> _EXTRACTED TEXT_
###

EMILY BRONTE (1818-1848): A CENTENARY TRIBUTE

 

By Prof. H. Sunder Rao, M.A.

 

EXACTLY a hundred years ago, there passed away one of the most fascinating and enigmatic personalities in English literature. While the world knows a great deal about her more famous sister, Charlotte Bronte, we know so little of Emily that it is difficult to arrive at a proper estimate of her personality and genius. She is the most elusive of the Bronte sisters. That she was a genius, there is no doubt. The Brontes, in fact, were an extraordinary family, and as it usually happens in such cases, a great deal of eccentricity was mixed up with their talents. Undoubtedly, this eccentricity is at least partly to be traced to their father, the Rev. Patrick Bronte, a clergyman of Irish descent, who had more than his share of that ‘quizzicality’ which is the most characteristic trait of the Irish race. We are told, for example, that this man suffered from an unreasonable terror of fire which made him taboo carpets and curtains in the house; and also that he had his own quixotic theories of education which, assuredly, should have embittered the lives of his children.

###

> _ASSIGNED TASK A_
In the centenary tribute to Emily Bronte, what unreasonable fear did the Rev. Patrick Bronte have, and what did it lead him to forbid in the house?
> _ASSIGNED TASK B_
Write a continuation of the centenary tribute to Emily Bronte, beginning after its final sentence.

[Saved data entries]
###

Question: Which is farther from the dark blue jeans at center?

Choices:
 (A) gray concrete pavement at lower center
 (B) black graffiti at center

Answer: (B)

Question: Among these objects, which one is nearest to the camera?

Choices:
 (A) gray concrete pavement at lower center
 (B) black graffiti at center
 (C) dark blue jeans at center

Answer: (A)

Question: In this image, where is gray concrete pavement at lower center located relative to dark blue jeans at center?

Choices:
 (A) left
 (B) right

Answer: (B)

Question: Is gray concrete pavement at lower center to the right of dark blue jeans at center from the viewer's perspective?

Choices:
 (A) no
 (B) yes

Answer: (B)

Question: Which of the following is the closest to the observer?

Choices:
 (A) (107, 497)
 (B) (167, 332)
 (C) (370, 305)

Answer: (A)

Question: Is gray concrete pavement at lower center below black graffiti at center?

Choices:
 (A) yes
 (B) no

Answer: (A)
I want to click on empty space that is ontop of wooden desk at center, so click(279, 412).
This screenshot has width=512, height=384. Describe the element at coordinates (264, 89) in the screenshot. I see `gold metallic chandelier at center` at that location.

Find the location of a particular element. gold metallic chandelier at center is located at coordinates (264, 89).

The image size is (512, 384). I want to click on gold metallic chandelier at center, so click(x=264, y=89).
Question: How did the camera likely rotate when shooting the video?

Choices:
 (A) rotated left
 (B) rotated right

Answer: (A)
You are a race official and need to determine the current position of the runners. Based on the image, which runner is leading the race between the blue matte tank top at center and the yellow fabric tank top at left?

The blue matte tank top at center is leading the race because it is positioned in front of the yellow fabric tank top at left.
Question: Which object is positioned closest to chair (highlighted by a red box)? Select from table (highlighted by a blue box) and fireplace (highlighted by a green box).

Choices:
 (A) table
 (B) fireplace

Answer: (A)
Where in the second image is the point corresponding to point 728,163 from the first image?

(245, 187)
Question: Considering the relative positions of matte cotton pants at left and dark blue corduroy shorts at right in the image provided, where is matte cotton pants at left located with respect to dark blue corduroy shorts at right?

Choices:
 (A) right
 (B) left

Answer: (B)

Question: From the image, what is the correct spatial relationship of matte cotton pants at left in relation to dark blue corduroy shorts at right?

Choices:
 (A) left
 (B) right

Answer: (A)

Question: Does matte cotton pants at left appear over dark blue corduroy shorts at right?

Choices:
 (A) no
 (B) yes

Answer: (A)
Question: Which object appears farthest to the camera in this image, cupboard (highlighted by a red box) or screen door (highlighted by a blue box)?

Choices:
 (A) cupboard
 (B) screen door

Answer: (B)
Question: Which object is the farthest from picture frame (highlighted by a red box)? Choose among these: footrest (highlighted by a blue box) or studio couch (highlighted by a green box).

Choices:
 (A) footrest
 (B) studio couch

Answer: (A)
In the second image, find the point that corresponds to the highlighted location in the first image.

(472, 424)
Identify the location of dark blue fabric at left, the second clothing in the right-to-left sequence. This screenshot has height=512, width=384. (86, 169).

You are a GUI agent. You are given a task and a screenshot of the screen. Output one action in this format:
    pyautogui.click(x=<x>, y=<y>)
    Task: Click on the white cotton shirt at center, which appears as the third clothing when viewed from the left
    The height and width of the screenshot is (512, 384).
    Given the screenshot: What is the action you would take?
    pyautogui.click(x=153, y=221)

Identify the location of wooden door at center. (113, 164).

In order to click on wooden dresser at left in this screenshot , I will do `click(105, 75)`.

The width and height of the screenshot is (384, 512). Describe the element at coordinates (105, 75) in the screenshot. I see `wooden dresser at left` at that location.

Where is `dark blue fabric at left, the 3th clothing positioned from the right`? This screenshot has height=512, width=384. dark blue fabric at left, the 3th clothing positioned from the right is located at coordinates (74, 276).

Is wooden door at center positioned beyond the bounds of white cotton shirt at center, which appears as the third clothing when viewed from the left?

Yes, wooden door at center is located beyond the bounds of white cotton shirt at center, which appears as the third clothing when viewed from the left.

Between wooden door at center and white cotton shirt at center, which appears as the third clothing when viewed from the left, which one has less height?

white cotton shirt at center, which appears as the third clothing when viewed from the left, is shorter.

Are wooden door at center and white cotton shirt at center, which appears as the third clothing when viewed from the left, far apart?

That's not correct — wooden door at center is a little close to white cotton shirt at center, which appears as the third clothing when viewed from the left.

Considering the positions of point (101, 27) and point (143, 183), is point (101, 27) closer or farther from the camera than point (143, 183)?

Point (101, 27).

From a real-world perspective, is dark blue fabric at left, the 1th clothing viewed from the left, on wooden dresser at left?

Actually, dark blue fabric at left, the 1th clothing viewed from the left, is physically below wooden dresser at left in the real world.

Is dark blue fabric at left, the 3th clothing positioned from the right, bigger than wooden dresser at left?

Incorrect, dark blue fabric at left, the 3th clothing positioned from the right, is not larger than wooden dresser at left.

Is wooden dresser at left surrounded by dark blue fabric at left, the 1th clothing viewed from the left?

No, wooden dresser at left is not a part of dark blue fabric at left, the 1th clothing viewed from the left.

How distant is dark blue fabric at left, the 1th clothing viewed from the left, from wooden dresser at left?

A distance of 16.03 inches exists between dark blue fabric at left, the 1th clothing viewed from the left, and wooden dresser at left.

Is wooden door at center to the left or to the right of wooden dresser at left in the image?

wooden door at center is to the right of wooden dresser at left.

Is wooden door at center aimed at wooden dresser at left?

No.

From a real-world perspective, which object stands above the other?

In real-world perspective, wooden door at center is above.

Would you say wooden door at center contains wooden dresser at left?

###

> _RESPONSE AREA A_
He had an unreasonable terror of fire, which led him to forbid carpets and curtains in the house.

> _RESPONSE AREA B_
A lot of legends have gathered round Emily Bronte–which is nothing strange in the case of a person of whom the world knows so little. But stripped of all the accretions which have entered into it, the story of Emily Bronte is a fascinating story. Who does not know of her life-long devotion to her wastrel brother, Branwell; her supreme courage in the face of the loneliness and frustration which surrounded her brief years; her pathetic quest for love and happiness; her stoic, and almost stubborn, defiance of death when she lay ill and broken; her superhuman strength of will with which she at last faced the ‘inevitable hour’; of her ‘lithesome, graceful figure’, her beautiful hair, pale complexion, and ‘kind, kindling eyes which were sometime dark grey and at others dark blue; her silent, reserved nature, her passion for beauty, for something ‘afar’?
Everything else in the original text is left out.